Find a mapping in a bipartite graph

Question

There is a square binary matrix that denotes connections in a bipartite graph. The question is: does there exist a one-to-one mapping of all rows to columns? (To be clear, if I'm using the language wrong, a fully connected graph satisfies this requirement as we are not restricted to ONLY a one-to-one mapping).

I wrote the following. Is there a ridiculously faster way to accomplish this?

/* Is there a one-to-one mapping possible with the given bipartite graph?
   input:  graph[a][b] = connected (1) or not (0)
   return: 0=no 1=yes */
int one_to_one(int graph[SIZE][SIZE], int rows_checked /* =0 */, int col_chosen /* =0 */)
{
    int my_graph[SIZE][SIZE], i, j, retval;
    memcpy(my_graph, graph, sizeof(graph[0][0]) * SIZE * SIZE);

    if (rows_checked > 0) 
        for (i=rows_checked; i<SIZE; i++)
            my_graph[i][col_chosen] = -1; /* flag for "this column done" */

    retval=1;
    for (i=0; i<SIZE; i++) {
        if (my_graph[rows_checked][i] == -1)
                    continue;
        retval=0;
        if (my_graph[rows_checked][i] == 1)
            if (one_to_one(my_graph, rows_checked+1, i))
                return 1;
    }
    return retval;
}

Answer 1

I'm presuming that in your representation, you mean that you have a bipartite graph where both "sides" have the same number of nodes, and that graph[A][B] means that there is a connection from node A on the "left" to node B on the "right" if all the nodes in each partition were laid out in a vertical line.

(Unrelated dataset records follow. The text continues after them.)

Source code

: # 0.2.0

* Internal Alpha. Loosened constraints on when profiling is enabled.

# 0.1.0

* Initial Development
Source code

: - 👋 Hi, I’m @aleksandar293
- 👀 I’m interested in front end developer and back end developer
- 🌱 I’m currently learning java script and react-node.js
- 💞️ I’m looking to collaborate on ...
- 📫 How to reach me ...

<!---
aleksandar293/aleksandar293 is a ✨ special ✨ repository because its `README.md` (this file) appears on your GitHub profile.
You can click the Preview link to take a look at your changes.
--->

Your algorithm actually isn't that bad if the graph is sparse, and it has the advantage of simplicity.

For denser graphs, it is exponential, and you can do better if you are willing to write the code for it. If you add a source node to the graph connected to all the "left" nodes, and a sink connected to all the "right" nodes, and assign capacity 1 to all edges including the new ones, then the maximum network flow from source to sink is equal to SIZE if and only if there's a one-to-one pairing. If you use an algorithm such as Ford-Fulkurson to calculate the flow, each loop will connect an additional pair of nodes, rearranging existing connections as needed to make that happen, until it's no longer possible. Runtime will be within SIZE^3.

This can also be implemented directly in terms of the bipartite graph representation and rearranging pairs of matches around, but I find it's easiest to understand if you build it as a network flow implementation to start and then refactor back from there. See the "Maximum matchings in bipartite graphs" section of the Wikipedia page on graph matching problems for info on the slightly-more-general problem if finding a maximal number of matched pairs in a bipartite graph, which is what the flow-based solution actually solves.

If you REALLY want speed, at a look at Hopcroft-Kamp which I have yet to implement and am just now reading about myself. The page linked states it has a worst case (in this example) of SIZE^(5/2) and is as good or better at optimizing for sparse graphs as Ford-Fulkerson.